Young, a former law clerk to Justice Antonin Scalia, was appointed amicus curiae in the drug case when the government supported the petitioner, Monroe Setser, in challenging the Fifth Circuit Court of Appeals ruling.
Young argued against the government’s position, which would have given the Bureau of Prisons the power to decide whether the federal and state sentences should be served consecutively or concurrently.
Young, whose litigation and appellate practice rarely includes criminal sentencing, said the opportunity gave him important experience. “What this case was really about was how to understand a complicated statute and the allocation of authority among different part of the federal government.”
Nanda Chitre, from the U.S. Department of Justice’s Office of Public Affairs declined to comment.
The March 28 decision was 6-3, written by Scalia, who was joined by Justices John Roberts, Clarence Thomas, Samuel Alito, Sonia Sotomayor and Elena Kagan.
Justice Stephen Breyer, joined by Justices Anthony Kennedy and Ruth Bader Ginsburg, dissented.
The case is Setser v. U.S., 10-7387, U.S. Supreme Court (Washington).

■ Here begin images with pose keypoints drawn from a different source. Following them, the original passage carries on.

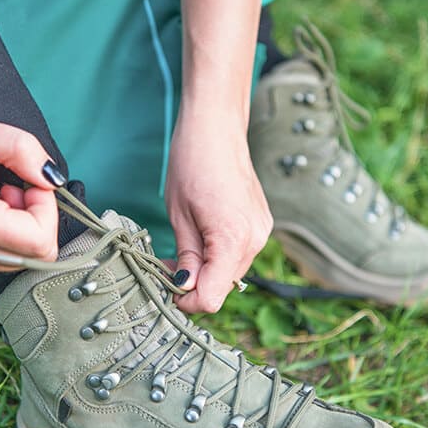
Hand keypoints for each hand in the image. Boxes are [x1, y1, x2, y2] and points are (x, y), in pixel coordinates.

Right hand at [0, 113, 59, 267]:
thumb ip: (22, 150)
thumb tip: (52, 178)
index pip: (39, 242)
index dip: (48, 209)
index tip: (33, 183)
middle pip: (36, 256)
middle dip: (39, 218)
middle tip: (19, 187)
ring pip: (22, 259)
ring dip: (24, 226)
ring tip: (1, 194)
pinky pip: (3, 256)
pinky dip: (9, 232)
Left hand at [165, 112, 271, 312]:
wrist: (217, 126)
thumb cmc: (193, 163)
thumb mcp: (179, 215)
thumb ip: (187, 256)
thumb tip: (185, 287)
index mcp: (233, 239)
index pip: (212, 297)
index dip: (186, 300)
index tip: (166, 288)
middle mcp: (254, 239)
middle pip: (222, 286)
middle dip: (194, 284)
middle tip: (166, 264)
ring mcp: (261, 232)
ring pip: (230, 272)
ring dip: (205, 269)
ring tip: (181, 247)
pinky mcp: (261, 224)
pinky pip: (238, 253)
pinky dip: (218, 254)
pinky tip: (201, 235)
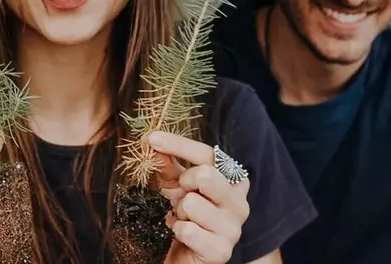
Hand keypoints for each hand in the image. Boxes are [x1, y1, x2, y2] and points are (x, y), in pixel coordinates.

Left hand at [148, 132, 250, 263]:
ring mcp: (233, 228)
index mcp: (233, 181)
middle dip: (183, 184)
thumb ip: (169, 165)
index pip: (208, 154)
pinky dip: (178, 232)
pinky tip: (182, 236)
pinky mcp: (221, 251)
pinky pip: (188, 230)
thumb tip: (153, 141)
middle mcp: (239, 202)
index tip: (152, 138)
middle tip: (180, 197)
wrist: (185, 259)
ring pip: (192, 203)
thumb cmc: (183, 218)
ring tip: (182, 220)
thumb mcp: (175, 188)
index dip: (179, 144)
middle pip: (205, 175)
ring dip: (179, 213)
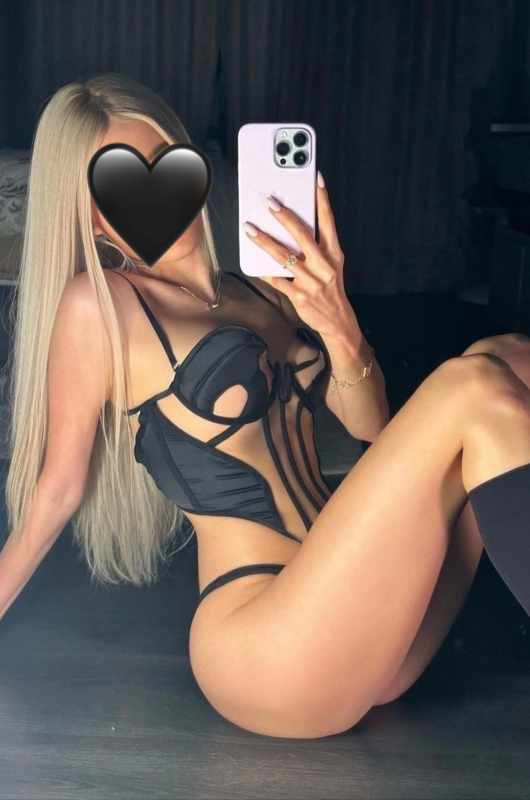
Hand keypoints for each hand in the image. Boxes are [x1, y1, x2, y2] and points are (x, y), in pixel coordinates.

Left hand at [243, 171, 358, 341]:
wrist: (338, 321)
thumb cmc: (331, 288)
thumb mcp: (332, 264)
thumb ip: (317, 246)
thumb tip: (293, 226)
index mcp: (334, 253)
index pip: (329, 221)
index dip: (323, 199)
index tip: (316, 179)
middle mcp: (324, 265)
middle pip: (303, 235)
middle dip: (285, 216)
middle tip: (269, 201)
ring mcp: (311, 280)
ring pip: (284, 256)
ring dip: (264, 241)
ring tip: (250, 228)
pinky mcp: (299, 295)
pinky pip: (277, 280)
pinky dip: (264, 270)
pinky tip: (253, 261)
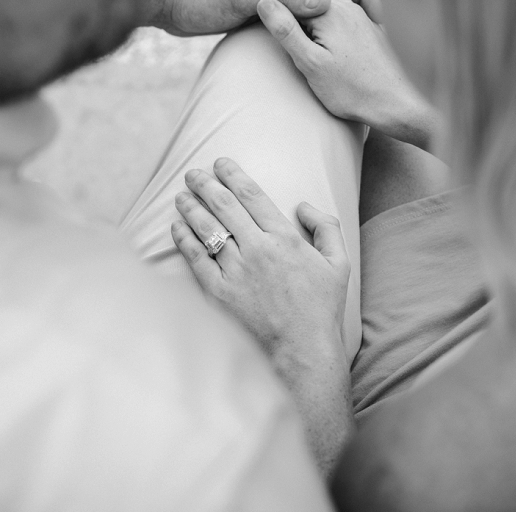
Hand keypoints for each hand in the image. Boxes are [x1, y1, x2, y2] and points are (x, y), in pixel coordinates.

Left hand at [142, 0, 380, 36]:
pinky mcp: (263, 9)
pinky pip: (297, 18)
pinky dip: (313, 30)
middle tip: (378, 38)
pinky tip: (320, 51)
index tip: (379, 19)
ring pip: (316, 5)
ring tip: (357, 47)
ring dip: (336, 21)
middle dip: (357, 8)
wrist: (168, 1)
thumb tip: (326, 0)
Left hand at [170, 157, 352, 476]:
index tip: (221, 162)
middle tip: (193, 173)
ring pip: (206, 228)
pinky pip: (196, 258)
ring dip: (191, 207)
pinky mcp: (219, 293)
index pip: (252, 196)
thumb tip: (303, 205)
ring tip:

McDermott Adds Four IP Lawyers in Silicon Valley Office
McDermott Will & Emery LLP announced March 29 the appointment of intellectual property litigator Fabio Marino, as a partner in its Silicon Valley office. Marino, previously at Orrick, Herrington & Sutcliffe LLP, is bringing three additional lawyers with him to McDermott. They are: of counsel Judith S.H. Hom and associates Nitin Gambhir and Barrington E. Dyer, the firm said in a statement.
With these appointments, McDermott has expanded its intellectual property practice in the Silicon Valley office by six lawyers in the past 30 days, the firm said.
A call to Orrick spokesman David Schaefer wasn’t returned.
McKenna Long’s Toranto Joins Sheppard Mullin in San Diego
Real estate lawyer Tony Toranto has joined Sheppard, Mullin, Richter & Hampton LLP as a partner in the firm’s San Diego office. Toranto will work in both the real estate, land use and environmental practice group and the corporate and energy groups. Toranto joins from McKenna Long & Aldridge in San Diego.
Sabrina P. McGowan, McKenna’s public relations manager, didn’t immediately return a phone call seeking comment on Toranto.
Sharp Electronics General Counsel Moves to Little Mendelson
Employment and labor law firm Littler Mendelson PC added Bradley A. Siciliano to its corporate ethics & compliance practice as a shareholder in the firm’s New York office.
Prior to joining Littler, Siciliano served as general counsel and corporate secretary for Sharp Electronics Corp.
Cooley Advises Millennial Media in Initial Public Offering
Cooley LLP advised Millennial Media Inc. in its initial public offering of common stock, the firm said in a statement.
Millennial, a seller of advertising space on mobile devices, almost doubled in its first day of trading March 29, a sign investors have a growing appetite for providers of mobile services.
The Baltimore-based company lets advertisers target consumers through smartphone and tablet applications. The initial public offering is seen as a barometer for interest in other would-be IPOs that rely on mobile technology.
The Cooley team was led by Brent Siler and Brian Leaf and also included Ryan Naftulin, Darren DeStefano, Tim Emmet, Katie Kazem and Linh Su, with help on compensation and benefits matters from Wendy Davis and Ashlie Lawton.